» TEXT EXCERPT:
_____

You are viewing a plain text version of this content. The canonical link for it is here.

Posted to user@nutch.apache.org by Ye T Thet <ye...@gmail.com> on 2012/08/27 17:27:34 UTC

Parsing Outlinks from plain text for HTML documents

Hi Folks,

I am seeking opinions on parsing outlinks as plain text from html
documents. The reason is that some of the sites I am trying to crawl uses
javascripts for outlink URLs. Example.

<form action="../" name="bloglinkform">
<select onchange="this.form.window_namer.value++;if
(this.options[this.selectedIndex].value!='MORE')
{window.open(this.options[this.selectedIndex].value,'WinName'+this.form.window_namer.value,'toolbar=1,location=1,directories=1,status=1,menubar=1,scrollbars=1,resizable=2')}"
name="bloglinkselect">
<option selected="selected" value="MORE"/>text 1
<option value="http://craweledsite.blogspot.com/2007/11/blog-post_7360.html"/>text
2
<option value="http://craweledsite.blogspot.com/2007/09/blog-post_10.html"/>text
3
</select>
<input value="1" name="window_namer" type="hidden"/>
</form>

Since it is the html document, base on my nutch-site.xml config. html
parser is used to extract the outlinks from the page. Thus URLs on those
form tags are not extracted as outlinks. After digging into nutch source
code, I discovered OutlinkExtractor is used by plain text parsers to
extract URLs from a plain text. Apparently I could modified the HTML
parsers to extract outlinks using regex.

The question is would it be feasible or advisable in terms of resource
efficiency to extract Outlinks from HTML as plain text using regex?

Does anyone knows better approach for the scenario?

Thanks,

Ye

_____

» APPLY WHAT YOU READ:
A. In the forum post, what is used by plain text parsers to extract URLs from plain text?
B. Write out the forum post word for word, starting at "Parsing Outlinks from" and ending at "outlink URLs. Example.".

_____

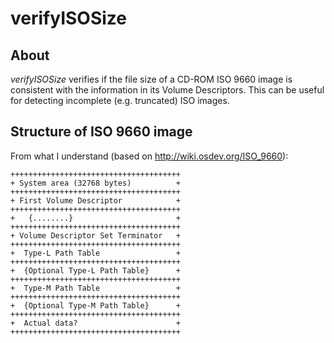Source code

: # verifyISOSize

## About
*verifyISOSize* verifies if the file size of a CD-ROM ISO 9660 image is consistent with the information in its Volume Descriptors. This can be useful for detecting incomplete (e.g. truncated) ISO images. 


## Structure of ISO 9660 image

From what I understand (based on <http://wiki.osdev.org/ISO_9660>): 

    ++++++++++++++++++++++++++++++++++++++
    + System area (32768 bytes)          +
    ++++++++++++++++++++++++++++++++++++++
    + First Volume Descriptor            +
    ++++++++++++++++++++++++++++++++++++++
    +   {........}                       +
    ++++++++++++++++++++++++++++++++++++++
    + Volume Descriptor Set Terminator   +
    ++++++++++++++++++++++++++++++++++++++
    +  Type-L Path Table                 +
    ++++++++++++++++++++++++++++++++++++++
    +  {Optional Type-L Path Table}      +
    ++++++++++++++++++++++++++++++++++++++
    +  Type-M Path Table                 +
    ++++++++++++++++++++++++++++++++++++++
    +  {Optional Type-M Path Table}      +
    ++++++++++++++++++++++++++++++++++++++
    +  Actual data?                      +
    ++++++++++++++++++++++++++++++++++++++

_____

» ANSWER SET:
A. OutlinkExtractor

B.
Parsing Outlinks from plain text for HTML documents

Hi Folks,

I am seeking opinions on parsing outlinks as plain text from html
documents. The reason is that some of the sites I am trying to crawl uses
javascripts for outlink URLs. Example.